Required work
Quote everything in the records from the line containing "180, and yours should mirror it." down to the line containing "Value: 958100", both of those lines included, with every character kept the same.
=== Task data ===
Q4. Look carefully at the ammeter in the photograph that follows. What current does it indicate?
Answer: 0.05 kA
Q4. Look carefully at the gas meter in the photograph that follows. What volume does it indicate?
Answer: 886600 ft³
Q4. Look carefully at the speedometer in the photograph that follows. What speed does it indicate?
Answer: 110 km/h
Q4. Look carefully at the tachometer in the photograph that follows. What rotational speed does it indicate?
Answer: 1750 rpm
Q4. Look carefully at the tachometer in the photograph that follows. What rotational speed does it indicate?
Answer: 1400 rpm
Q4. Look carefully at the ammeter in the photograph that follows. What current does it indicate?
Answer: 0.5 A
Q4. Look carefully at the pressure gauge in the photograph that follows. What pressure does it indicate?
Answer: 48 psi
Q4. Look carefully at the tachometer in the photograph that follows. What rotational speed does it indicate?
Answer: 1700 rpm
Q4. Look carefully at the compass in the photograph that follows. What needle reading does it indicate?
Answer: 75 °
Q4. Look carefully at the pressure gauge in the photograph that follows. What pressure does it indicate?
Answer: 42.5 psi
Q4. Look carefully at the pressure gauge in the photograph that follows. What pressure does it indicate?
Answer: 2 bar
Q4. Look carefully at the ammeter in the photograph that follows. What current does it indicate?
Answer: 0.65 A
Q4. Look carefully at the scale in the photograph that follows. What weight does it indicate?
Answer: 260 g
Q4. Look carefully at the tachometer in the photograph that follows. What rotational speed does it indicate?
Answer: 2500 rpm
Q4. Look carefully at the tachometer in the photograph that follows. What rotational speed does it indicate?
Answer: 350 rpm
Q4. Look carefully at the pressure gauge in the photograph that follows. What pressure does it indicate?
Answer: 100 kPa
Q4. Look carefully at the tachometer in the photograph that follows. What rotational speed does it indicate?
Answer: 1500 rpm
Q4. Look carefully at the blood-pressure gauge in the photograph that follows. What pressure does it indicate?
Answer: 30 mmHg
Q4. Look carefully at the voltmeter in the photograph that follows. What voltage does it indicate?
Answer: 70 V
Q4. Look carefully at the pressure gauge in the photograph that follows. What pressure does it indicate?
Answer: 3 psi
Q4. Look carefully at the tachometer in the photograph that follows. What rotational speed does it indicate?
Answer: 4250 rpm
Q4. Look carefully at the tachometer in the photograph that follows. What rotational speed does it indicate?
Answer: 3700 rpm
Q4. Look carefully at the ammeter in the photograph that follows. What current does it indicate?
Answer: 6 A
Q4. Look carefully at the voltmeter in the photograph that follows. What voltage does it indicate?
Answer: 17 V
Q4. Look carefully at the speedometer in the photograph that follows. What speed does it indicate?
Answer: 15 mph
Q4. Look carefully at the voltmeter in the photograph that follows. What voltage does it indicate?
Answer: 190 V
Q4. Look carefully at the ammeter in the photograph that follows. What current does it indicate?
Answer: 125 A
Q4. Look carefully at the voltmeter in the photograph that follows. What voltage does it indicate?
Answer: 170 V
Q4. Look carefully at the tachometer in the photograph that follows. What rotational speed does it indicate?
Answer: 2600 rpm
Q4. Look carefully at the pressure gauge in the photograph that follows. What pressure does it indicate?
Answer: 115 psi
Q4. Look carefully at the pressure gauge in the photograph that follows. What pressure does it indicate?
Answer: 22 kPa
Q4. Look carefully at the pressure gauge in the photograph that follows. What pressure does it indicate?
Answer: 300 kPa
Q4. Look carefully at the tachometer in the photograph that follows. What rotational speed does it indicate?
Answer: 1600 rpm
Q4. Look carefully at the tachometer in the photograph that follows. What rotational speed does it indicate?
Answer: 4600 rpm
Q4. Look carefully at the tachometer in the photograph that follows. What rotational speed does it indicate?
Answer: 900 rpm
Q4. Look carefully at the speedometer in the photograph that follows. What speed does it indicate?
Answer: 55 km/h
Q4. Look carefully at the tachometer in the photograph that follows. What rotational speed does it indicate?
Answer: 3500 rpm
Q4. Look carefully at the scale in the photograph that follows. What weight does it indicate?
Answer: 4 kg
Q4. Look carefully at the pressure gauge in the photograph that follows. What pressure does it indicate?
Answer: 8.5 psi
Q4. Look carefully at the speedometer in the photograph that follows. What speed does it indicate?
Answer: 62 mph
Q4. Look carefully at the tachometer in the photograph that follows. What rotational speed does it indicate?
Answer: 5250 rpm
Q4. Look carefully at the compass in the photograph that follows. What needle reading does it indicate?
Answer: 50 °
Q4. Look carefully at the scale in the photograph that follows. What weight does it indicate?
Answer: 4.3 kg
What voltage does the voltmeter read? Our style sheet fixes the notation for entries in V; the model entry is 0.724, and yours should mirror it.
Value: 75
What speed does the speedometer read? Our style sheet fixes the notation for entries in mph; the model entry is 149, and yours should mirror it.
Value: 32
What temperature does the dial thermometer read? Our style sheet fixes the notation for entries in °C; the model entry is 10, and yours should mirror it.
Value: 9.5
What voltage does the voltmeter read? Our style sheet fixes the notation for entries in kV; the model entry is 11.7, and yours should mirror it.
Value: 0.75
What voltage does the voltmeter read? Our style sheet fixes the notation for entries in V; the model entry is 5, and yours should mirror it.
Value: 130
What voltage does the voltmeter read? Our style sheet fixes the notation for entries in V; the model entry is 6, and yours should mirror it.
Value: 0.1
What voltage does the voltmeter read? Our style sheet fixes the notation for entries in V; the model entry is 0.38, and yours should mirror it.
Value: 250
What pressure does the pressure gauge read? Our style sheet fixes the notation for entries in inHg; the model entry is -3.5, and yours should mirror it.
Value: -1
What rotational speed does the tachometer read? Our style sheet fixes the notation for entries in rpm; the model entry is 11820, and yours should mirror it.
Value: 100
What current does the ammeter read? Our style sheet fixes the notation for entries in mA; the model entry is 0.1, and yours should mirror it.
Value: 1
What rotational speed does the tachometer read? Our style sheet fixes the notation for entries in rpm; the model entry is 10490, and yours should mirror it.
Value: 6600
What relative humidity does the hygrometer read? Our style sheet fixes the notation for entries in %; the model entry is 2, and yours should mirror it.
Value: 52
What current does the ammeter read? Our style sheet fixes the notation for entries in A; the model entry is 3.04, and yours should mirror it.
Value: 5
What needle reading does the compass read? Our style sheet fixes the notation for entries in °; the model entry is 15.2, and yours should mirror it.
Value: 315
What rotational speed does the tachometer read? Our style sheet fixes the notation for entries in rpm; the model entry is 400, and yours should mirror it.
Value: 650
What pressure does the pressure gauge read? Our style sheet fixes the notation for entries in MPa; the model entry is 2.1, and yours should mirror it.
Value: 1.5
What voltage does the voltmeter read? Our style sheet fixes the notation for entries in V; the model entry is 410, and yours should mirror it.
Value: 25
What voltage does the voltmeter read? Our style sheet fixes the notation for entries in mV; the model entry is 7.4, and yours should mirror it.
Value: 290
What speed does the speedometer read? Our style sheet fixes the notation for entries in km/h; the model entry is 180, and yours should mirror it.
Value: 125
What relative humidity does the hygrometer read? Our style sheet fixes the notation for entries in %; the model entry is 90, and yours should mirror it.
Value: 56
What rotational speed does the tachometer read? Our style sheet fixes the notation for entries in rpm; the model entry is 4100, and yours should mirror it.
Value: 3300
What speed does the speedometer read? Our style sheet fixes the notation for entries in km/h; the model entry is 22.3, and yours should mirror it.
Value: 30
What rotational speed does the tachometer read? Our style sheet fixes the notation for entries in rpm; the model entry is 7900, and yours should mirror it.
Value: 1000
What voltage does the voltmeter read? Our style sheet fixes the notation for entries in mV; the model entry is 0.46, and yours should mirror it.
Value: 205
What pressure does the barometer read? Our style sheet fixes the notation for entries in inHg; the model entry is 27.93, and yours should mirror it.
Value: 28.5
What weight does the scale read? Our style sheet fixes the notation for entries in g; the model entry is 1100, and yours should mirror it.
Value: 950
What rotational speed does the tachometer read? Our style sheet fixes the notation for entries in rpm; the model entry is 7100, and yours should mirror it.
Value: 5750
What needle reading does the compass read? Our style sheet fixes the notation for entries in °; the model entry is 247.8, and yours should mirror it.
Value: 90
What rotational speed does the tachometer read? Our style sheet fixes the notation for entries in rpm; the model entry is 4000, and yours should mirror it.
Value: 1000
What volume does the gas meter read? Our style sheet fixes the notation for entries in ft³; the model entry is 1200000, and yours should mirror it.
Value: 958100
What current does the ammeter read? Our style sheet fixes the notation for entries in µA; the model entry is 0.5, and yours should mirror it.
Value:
===
Result below
What speed does the speedometer read? Our style sheet fixes the notation for entries in km/h; the model entry is 180, and yours should mirror it.
Value: 125
What relative humidity does the hygrometer read? Our style sheet fixes the notation for entries in %; the model entry is 90, and yours should mirror it.
Value: 56
What rotational speed does the tachometer read? Our style sheet fixes the notation for entries in rpm; the model entry is 4100, and yours should mirror it.
Value: 3300
What speed does the speedometer read? Our style sheet fixes the notation for entries in km/h; the model entry is 22.3, and yours should mirror it.
Value: 30
What rotational speed does the tachometer read? Our style sheet fixes the notation for entries in rpm; the model entry is 7900, and yours should mirror it.
Value: 1000
What voltage does the voltmeter read? Our style sheet fixes the notation for entries in mV; the model entry is 0.46, and yours should mirror it.
Value: 205
What pressure does the barometer read? Our style sheet fixes the notation for entries in inHg; the model entry is 27.93, and yours should mirror it.
Value: 28.5
What weight does the scale read? Our style sheet fixes the notation for entries in g; the model entry is 1100, and yours should mirror it.
Value: 950
What rotational speed does the tachometer read? Our style sheet fixes the notation for entries in rpm; the model entry is 7100, and yours should mirror it.
Value: 5750
What needle reading does the compass read? Our style sheet fixes the notation for entries in °; the model entry is 247.8, and yours should mirror it.
Value: 90
What rotational speed does the tachometer read? Our style sheet fixes the notation for entries in rpm; the model entry is 4000, and yours should mirror it.
Value: 1000
What volume does the gas meter read? Our style sheet fixes the notation for entries in ft³; the model entry is 1200000, and yours should mirror it.
Value: 958100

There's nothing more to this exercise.